* [Exercise brief]: Reproduce the text of every record below, keeping each line the same, and leave the pictures out.

* [Dataset entries]:

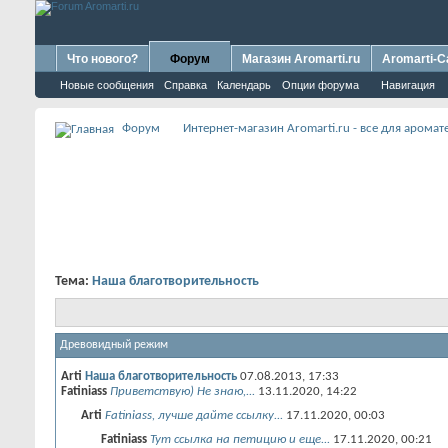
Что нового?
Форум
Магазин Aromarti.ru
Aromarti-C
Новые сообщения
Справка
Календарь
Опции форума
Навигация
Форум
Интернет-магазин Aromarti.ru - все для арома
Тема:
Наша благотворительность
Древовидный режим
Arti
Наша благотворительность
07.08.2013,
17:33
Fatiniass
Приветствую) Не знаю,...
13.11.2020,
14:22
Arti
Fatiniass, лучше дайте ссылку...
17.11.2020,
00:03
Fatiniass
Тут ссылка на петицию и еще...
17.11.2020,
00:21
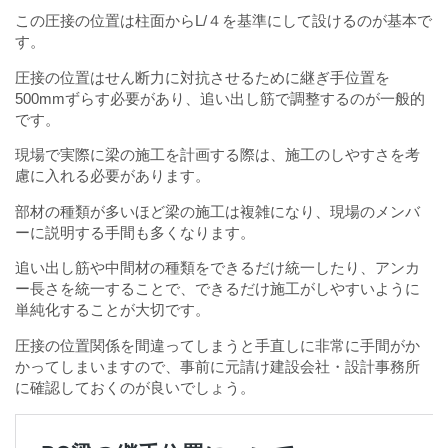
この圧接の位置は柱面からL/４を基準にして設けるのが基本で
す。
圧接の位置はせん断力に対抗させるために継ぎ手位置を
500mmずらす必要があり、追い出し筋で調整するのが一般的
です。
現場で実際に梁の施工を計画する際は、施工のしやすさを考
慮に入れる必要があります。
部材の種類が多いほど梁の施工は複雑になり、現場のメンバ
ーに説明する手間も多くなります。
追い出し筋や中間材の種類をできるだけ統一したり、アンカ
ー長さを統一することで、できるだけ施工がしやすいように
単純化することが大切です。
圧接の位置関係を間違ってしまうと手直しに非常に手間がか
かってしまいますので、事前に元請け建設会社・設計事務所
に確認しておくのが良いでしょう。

* [Response for this exercise]:
Что нового?
Форум
Магазин Aromarti.ru
Aromarti-C
Новые сообщения
Справка
Календарь
Опции форума
Навигация
Форум
Интернет-магазин Aromarti.ru - все для арома
Тема:
Наша благотворительность
Древовидный режим
Arti
Наша благотворительность
07.08.2013,
17:33
Fatiniass
Приветствую) Не знаю,...
13.11.2020,
14:22
Arti
Fatiniass, лучше дайте ссылку...
17.11.2020,
00:03
Fatiniass
Тут ссылка на петицию и еще...
17.11.2020,
00:21
この圧接の位置は柱面からL/４を基準にして設けるのが基本で
す。
圧接の位置はせん断力に対抗させるために継ぎ手位置を
500mmずらす必要があり、追い出し筋で調整するのが一般的
です。
現場で実際に梁の施工を計画する際は、施工のしやすさを考
慮に入れる必要があります。
部材の種類が多いほど梁の施工は複雑になり、現場のメンバ
ーに説明する手間も多くなります。
追い出し筋や中間材の種類をできるだけ統一したり、アンカ
ー長さを統一することで、できるだけ施工がしやすいように
単純化することが大切です。
圧接の位置関係を間違ってしまうと手直しに非常に手間がか
かってしまいますので、事前に元請け建設会社・設計事務所
に確認しておくのが良いでしょう。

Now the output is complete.